Résultat: très convaincant, estime Scherrer. Le défi était de taille. «Comment faire avancer vers le sud le front de la ville?» résume Gérard Collomb. Comment surmonter les contraintes: une autoroute, une trame urbaine très orthogonale? «Pour nous, Lyon, c’est la Confluence, explique Pierre de Meuron. On n’a pas essayé de dessiner une ville générique. Il faut s’adapter à la géographie, mais aussi à la psychologie des habitants.» Rien de spectaculaire dans le projet de Meuron. Sauf les tours.

Aiguilles

Ah, les tours! Deux gratte-ciel suivant le tracé du Rhône et de la Saône. «Ce n’est qu’une proposition, rassure Pierre de Meuron. Il s’agit de marquer la Confluence par un élément fort. A l’image de l’aiguille d’un acupuncteur, une tour peut dynamiser tout un quartier.»

L’architecte prend comme exemple l’une des réalisations d’Herzog & de Meuron, la Tate Modern, qui a développé le sud de la Tamise à Londres. «Je pense à des tours actives au sol, comme le Rockefeller Center à New York, parfaitement ancrées dans la vie urbaine.» Une suggestion qui laisse le maire assez sceptique. «On verra bien.»

«La pointe de l’île a toujours fait fantasmer les architectes, remarque Franck Scherrer. Dans les années 1920 déjà, l’architecte Tony Garnier avait imaginé deux tours à cet endroit. D’autres souhaitaient plutôt laisser, au bout de la ville, la nature s’exprimer.»

«Notre idée n’est pas de faire table rase du bâti existant, explique Pierre de Meuron. Certains entrepôts, illustrant bien l’identité industrielle de Lyon, seront conservés.» Le nouveau quartier sera de facture assez classique, avec des immeubles des hauteurs variables, logements et bureaux, beaucoup de cours jardinées et une frontière assez perméable entre espace public et privé.

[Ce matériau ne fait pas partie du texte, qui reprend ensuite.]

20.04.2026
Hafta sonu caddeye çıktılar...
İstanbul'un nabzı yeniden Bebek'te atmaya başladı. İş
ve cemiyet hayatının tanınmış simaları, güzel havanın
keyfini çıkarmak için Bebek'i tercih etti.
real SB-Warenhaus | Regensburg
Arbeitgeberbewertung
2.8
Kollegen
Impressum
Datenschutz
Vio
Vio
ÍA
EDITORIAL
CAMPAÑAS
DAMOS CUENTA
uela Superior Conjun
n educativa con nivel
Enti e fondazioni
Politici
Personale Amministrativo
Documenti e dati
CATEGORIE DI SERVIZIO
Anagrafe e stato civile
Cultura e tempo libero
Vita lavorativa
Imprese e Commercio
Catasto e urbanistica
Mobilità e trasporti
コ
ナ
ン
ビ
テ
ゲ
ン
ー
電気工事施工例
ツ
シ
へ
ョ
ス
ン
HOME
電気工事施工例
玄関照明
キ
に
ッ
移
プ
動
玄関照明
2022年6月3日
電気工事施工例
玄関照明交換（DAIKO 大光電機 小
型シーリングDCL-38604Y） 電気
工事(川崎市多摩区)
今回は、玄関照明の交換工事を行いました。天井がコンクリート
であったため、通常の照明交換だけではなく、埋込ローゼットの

À l’extrême pointe, le Champ, avec ses petites noues (fossés peu profonds et larges qui recueillent l’eau), rappellera l’ancien marécage. Du point de vue environnemental, «le projet paraît assez raisonnable, sans céder à l’obsession de certains architectes d’orienter systématiquement les maisons vers le sud», estime Franck Scherrer. Seul bémol selon ce dernier, l’effort assez moyen pour limiter la circulation automobile.

Ville marchande

«La maquette est magnifique», se réjouit Marcel Brévi, président du Comité d’Intérêt local. Lequel attend toutefois de voir ce que les architectes en feront. «Les architectes créent des villes, les habitants les vivent!» A terme, le quartier de la Confluence (7000 habitants) devrait accueillir 17’000 habitants et 30’000 salariés.

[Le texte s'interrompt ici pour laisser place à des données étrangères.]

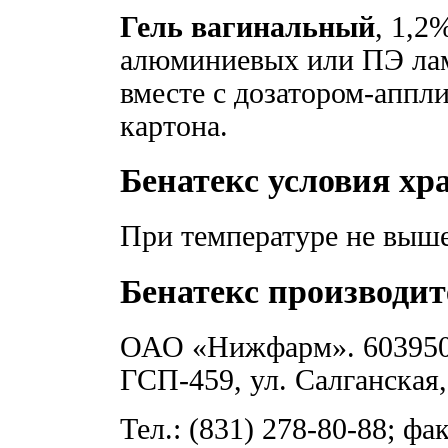
Гель вагинальный
, 1,2
алюминиевых или ПЭ лам
вместе с дозатором-аппл
картона.
Бенатекс условия хр
При температуре не выше 
Бенатекс производит
ОАО «Нижфарм». 603950,
ГСП-459, ул. Салганская,
Тел.: (831) 278-80-88; фак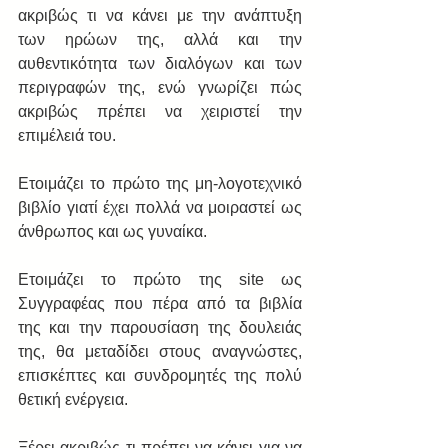
ακριβώς τι να κάνει με την ανάπτυξη 
των ηρώων της, αλλά και την 
αυθεντικότητα των διαλόγων και των 
περιγραφών της, ενώ γνωρίζει πώς 
ακριβώς πρέπει να χειριστεί την 
επιμέλειά του. 
Ετοιμάζει το πρώτο της μη-λογοτεχνικό 
βιβλίο γιατί έχει πολλά να μοιραστεί ως 
άνθρωπος και ως γυναίκα. 
Ετοιμάζει το πρώτο της site ως 
Συγγραφέας που πέρα από τα βιβλία 
της και την παρουσίαση της δουλειάς 
της, θα μεταδίδει στους αναγνώστες, 
επισκέπτες και συνδρομητές της πολύ 
θετική ενέργεια. 
Ξέρει ακριβώς τι πρέπει να κάνει για να 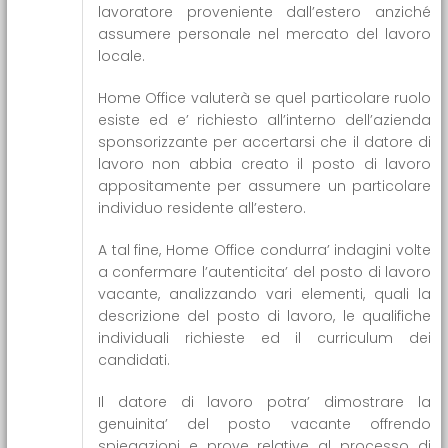
lavoratore proveniente dall’estero anziché
assumere personale nel mercato del lavoro
locale.
Home Office valuterà se quel particolare ruolo
esiste ed e’ richiesto all’interno dell’azienda
sponsorizzante per accertarsi che il datore di
lavoro non abbia creato il posto di lavoro
appositamente per assumere un particolare
individuo residente all’estero.
A tal fine, Home Office condurra’ indagini volte
a confermare l’autenticita’ del posto di lavoro
vacante, analizzando vari elementi, quali la
descrizione del posto di lavoro, le qualifiche
individuali richieste ed il curriculum dei
candidati.
Il datore di lavoro potra’ dimostrare la
genuinita’ del posto vacante offrendo
spiegazioni e prove relative al processo di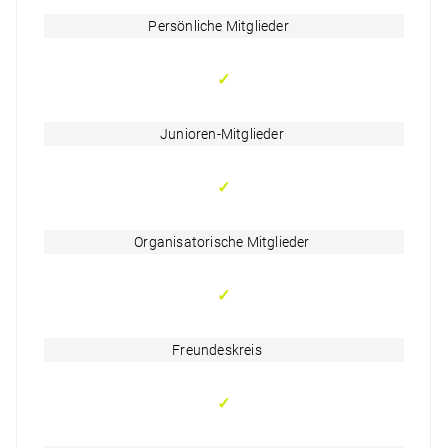
Persönliche Mitglieder
✓
Junioren-Mitglieder
✓
Organisatorische Mitglieder
✓
Freundeskreis
✓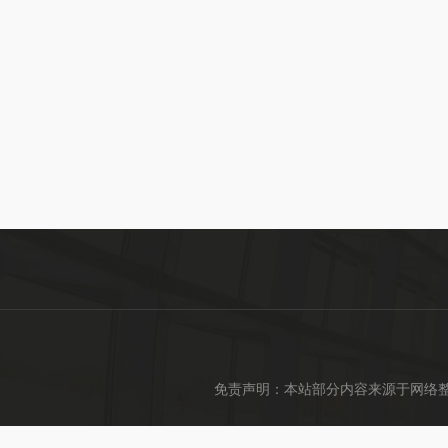
免责声明：本站部分内容来源于网络整理，仅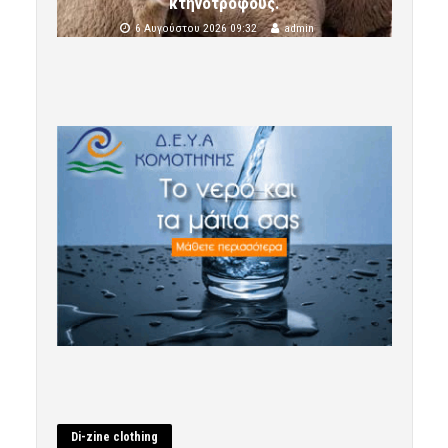
κτηνοτρόφους.
6 Αυγούστου 2026 09:32
admin
Di-zine clothing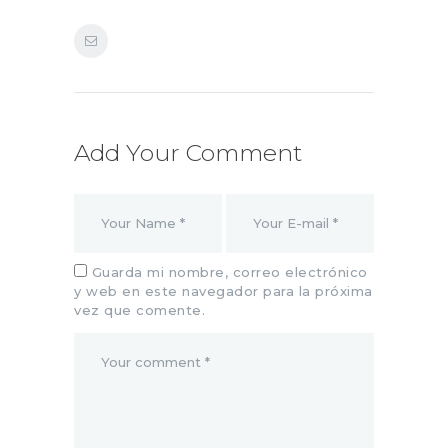
Add Your Comment
Guarda mi nombre, correo electrónico
y web en este navegador para la próxima
vez que comente.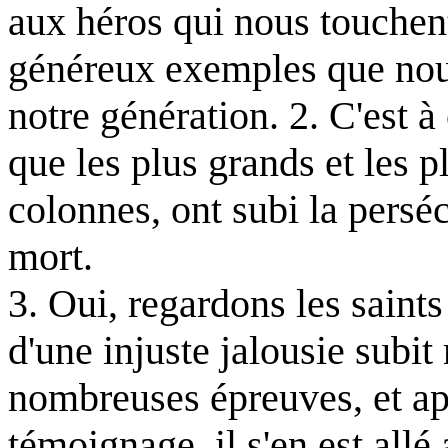
aux héros qui nous touchent
généreux exemples que no
notre génération. 2. C'est à 
que les plus grands et les pl
colonnes, ont subi la persé
mort.
3. Oui, regardons les saints
d'une injuste jalousie subi
nombreuses épreuves, et ap
témoignage, il s'en est allé 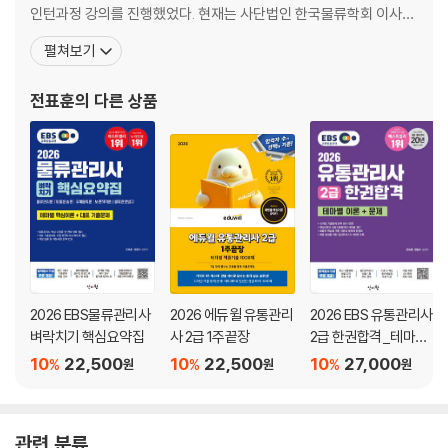
기출예상문제
인턴과정 강의를 진행했었다. 현재는 사단법인 한국물류학회 이사이
자 사단법인 한국유통학회 정회원, 인하대학교 산학협력교수, EBS
펼쳐보기
SECTION 4 관광의 진흥과 홍보
물류관리사 물류관련법규, EBS 관광통역안내사 관광법규 교수를 역
기출예상문제
임하고 있으며, 인하대학교 미래인재개발원 글로벌물류과정 강의,
전표훈
의 다른 상품
고용노동부/한국산업인력공단 물류관리과정 강의를 진행하고 있다.
SECTION 5 관광지 등의 개발
01. 관광지 및 관광단지의 개발
02. 관광특구
기출예상문제
SECTION 6 보 칙
기출예상문제
2026 EBS물류관리사
2026 에듀윌 유통관리
2026 EBS 유통관리사
SECTION 7 벌 칙
벼락치기 핵심요약집
사 2급 1주끝장
2급 한권합격_테마별
기출예상문제
이론+문제
10
22,500
10
22,500
10
27,000
%
%
%
원
원
원
Chapter 3 관광진흥개발기금법
01. 목 적
관련 분류
02. 관광진흥개발기금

Et quid de l’offre culturelle? «C’est vrai que contrairement à Hambourg, le projet Confluence ne contient pas d’objet culturel majeur», remarque Franck Scherrer. Sauf peut-être le futur et très controversé Musée des Confluences. «Mais n’oublions pas que Lyon est d’abord une ville marchande…»

Mathieu van Berchem, Paris, swissinfo.ch

Projets réalisés. L’agence bâloise, qui emploie 340 collaborateurs, a notamment signé le nouveau stade de Munich, le musée Tate Modern à Londres, le stade national de Pékin. Et auparavant l’entrepôt Ricola à Laufen, la Maison Bleue à Oberwil et le chai Dominus à Yountville, Californie.

Projets en cours. Parmi les projets en cours: le réaménagement du bassin portuaire de Santa Cruz de Tenerife, le nouveau bâtiment de la Philharmonie de Hambourg, la Tour Triangle à Paris et le Parrish Art Museum, dans l’Etat de New York.

Centre. La presqu’île, entre Rhône et Saône, avec ses grandes places, ses avenues commerçantes, ses multiples ponts et une forte densité urbaine, est le véritable cœur ou hypercentre de Lyon.

Perrache. La gare de Perrache, à mi-chemin entre l’hôtel de ville et le sud de la presqu’île, marque l’entrée nord de la Confluence. Cette situation explique la qualité exceptionnelle de sa desserte.

Friches. Les terrains sont largement occupés par des friches industrielles et des équipements dont les activités ont été plus récemment délocalisées (port de commerce, marché de gros, prisons). Le potentiel foncier, de l’ordre de 70 hectares, est considérable pour un centre.

Population. De 7000 habitants, le territoire devrait passer à 17’000 à la fin de la deuxième phase d’aménagement. Il alliera une densité urbaine élevée et la qualité de vie d’un quartier pourvu de 5 km de rives, des vues souvent somptueuses et d’un potentiel paysager remarquable.